### Job
In the text below on expected credit losses, translate this sentence into Spanish: "For most financial assets, ECL is estimated on an individual basis."

Impaired Assets • Stage 3: When a financial asset is identified as credit-impaired, it migrates to Stage 3 and an allowance for credit losses equal to full lifetime ECL is recognized. Interest income is recognized on the carrying amount of the asset, net of the allowance for credit losses. ECL represents the discounted probability-weighted estimate of cash shortfalls expected to result from defaults over the relevant time horizon. ECL estimations are a function of the probability of default (PD), loss given default (LGD) and exposure at default (EAD). PD, which represents the estimate of the likelihood of default, considers past events, current market conditions and forward-looking information over the relevant time horizon. LGD represents an estimate of loss arising from default based on the difference between the contractual cash flows due and those that CWB expects to receive, including consideration for the amount and quality of collateral held. EAD represents an estimate of the exposure at a future default date, taking into account estimated future repayments of principal and draws on committed facilities.
For most financial assets, ECL is estimated on an individual basis. Financial assets for which an allowance for credit losses is estimated on a collective basis are grouped based on similar credit risk characteristics.
Forward-looking Information The estimation of ECL and the assessment of SICR consider information about past events and current conditions as well as reasonable and supportable projections of future events and economic conditions. The estimation and application of forward-looking information requires significant judgment. With consideration of several external sources of information, we formulate a base case view of the future direction of relevant macroeconomic variables, which is updated quarterly. A representative range of other possible forecast scenarios is developed to incorporate multiple probability-weighted outcomes. The base case scenario represents the best estimate of forecast macroeconomic variables.

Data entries
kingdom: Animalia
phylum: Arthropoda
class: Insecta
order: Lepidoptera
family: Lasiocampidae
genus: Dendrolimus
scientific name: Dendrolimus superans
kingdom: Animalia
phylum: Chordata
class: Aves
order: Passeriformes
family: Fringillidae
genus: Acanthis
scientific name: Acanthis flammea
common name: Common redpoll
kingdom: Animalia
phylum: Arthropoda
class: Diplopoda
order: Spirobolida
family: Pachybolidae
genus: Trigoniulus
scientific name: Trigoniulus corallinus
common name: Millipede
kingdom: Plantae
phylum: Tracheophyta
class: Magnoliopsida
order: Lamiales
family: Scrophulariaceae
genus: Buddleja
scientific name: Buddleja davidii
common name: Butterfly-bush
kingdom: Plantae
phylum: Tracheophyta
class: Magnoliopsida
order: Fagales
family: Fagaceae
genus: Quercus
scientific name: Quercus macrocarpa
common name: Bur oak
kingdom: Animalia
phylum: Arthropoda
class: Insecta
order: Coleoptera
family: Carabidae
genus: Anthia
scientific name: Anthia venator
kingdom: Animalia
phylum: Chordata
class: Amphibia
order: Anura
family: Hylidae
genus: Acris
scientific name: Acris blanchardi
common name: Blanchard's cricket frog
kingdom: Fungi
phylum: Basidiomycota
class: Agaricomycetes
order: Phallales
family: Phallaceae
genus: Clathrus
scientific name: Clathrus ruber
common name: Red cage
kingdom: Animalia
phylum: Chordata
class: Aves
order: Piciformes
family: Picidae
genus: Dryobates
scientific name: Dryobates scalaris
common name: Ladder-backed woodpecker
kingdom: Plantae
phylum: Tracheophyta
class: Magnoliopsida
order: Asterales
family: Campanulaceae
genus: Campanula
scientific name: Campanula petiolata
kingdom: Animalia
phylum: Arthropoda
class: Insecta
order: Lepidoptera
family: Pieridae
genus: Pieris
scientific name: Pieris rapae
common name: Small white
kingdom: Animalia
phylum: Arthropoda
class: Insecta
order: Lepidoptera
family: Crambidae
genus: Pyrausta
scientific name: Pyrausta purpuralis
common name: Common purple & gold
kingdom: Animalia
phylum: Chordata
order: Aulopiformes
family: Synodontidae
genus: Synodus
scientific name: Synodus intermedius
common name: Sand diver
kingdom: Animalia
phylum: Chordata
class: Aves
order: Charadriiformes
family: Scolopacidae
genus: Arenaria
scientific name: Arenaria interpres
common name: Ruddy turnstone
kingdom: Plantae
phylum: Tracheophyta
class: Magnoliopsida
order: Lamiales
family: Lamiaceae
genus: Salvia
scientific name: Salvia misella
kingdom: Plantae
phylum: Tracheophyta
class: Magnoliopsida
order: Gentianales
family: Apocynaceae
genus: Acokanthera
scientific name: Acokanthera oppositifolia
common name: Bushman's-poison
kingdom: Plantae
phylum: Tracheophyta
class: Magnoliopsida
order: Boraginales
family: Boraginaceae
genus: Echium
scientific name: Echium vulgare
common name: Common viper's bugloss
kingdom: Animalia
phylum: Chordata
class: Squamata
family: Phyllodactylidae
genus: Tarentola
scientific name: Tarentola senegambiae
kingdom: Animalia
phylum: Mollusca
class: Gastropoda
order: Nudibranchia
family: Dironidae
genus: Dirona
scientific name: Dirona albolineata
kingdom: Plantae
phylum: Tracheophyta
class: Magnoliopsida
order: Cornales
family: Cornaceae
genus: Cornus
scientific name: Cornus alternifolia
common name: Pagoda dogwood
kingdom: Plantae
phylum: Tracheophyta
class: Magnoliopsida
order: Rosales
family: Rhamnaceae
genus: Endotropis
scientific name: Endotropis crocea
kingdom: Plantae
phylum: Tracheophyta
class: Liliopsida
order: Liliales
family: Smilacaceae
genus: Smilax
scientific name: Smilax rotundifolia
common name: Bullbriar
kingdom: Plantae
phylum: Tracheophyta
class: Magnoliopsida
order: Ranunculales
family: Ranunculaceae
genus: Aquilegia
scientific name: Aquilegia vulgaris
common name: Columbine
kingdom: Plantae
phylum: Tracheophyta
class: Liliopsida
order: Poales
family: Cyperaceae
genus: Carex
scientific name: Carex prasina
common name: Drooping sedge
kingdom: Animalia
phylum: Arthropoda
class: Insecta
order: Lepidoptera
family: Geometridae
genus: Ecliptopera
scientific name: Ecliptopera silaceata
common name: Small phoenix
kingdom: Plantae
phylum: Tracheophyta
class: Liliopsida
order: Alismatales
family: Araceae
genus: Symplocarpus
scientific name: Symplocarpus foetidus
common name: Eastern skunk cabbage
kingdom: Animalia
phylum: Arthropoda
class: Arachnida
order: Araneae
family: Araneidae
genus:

### Full solution
Para la mayoría de los activos financieros, la ECL se estima de forma individual.